Greek Exposure Projection
Dealer-signed charm, gamma and vanna across a price by forward-time grid. Each cell is the net dealer exposure if spot sat at that level at that time, summed over the option chain and signed per strike from live taker flow. Diverging color marks where dealers must add or shed delta to stay hedged.
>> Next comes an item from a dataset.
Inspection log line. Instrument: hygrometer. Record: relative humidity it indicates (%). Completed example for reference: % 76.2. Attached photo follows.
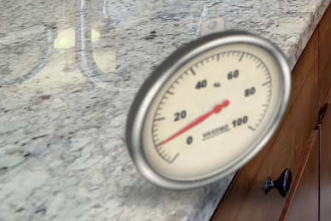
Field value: % 10
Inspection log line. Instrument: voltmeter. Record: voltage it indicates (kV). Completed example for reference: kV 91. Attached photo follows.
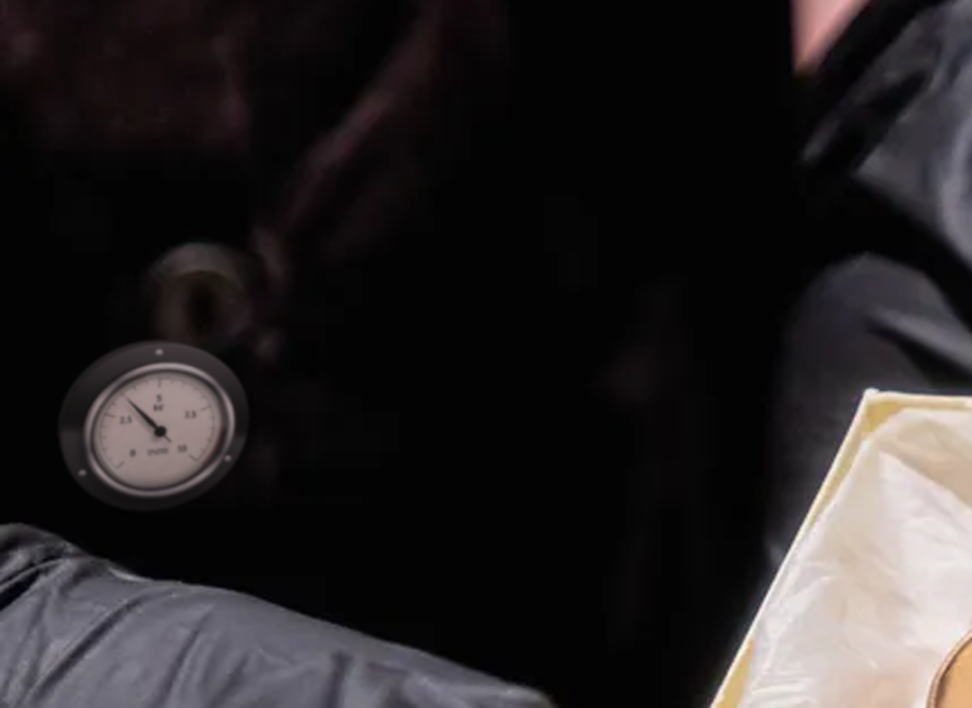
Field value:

Pick the Greek with the selector. Charm is the time-decay channel (its magnitude scales as 1/τ into expiry), gamma the price channel, vanna the volatility channel. Left of the NOW line is realized spot; the right side projects the latest snapshot onto the nearest flow-covered 08:00 settlement, a hedging map, not a price forecast. It assumes today's book holds; to see what traders actually added or removed into that book, hour by hour, open Greek Repositioning, and for the standing level of exposure by strike, see Greek Exposure Surface.
How the three differ
| View | Lens | Answers | Options traders should watch for |
|---|---|---|---|
| Greek Exposure Surface | Level · by strike | Where risk sits by strike, and how it decays into expiry. | Strike walls and gamma pins, and which strikes decay fastest into expiry. |
| Greek Repositioning | Flow · by cohort | Where traders added or removed risk, by cohort, over the last day. | Fresh adds and cuts. A whole column lit means a coordinated multi-Greek move. |
| Greek Exposure Projection | Hedge-flow · by price | What dealers must do to stay hedged, by price, into settlement. | Gamma-flip, charm-neutral and vanna-neutral price levels. |
Each view has its own colour scale, some configurable, so a colour is not one meaning across them. Read the legend on the chart itself.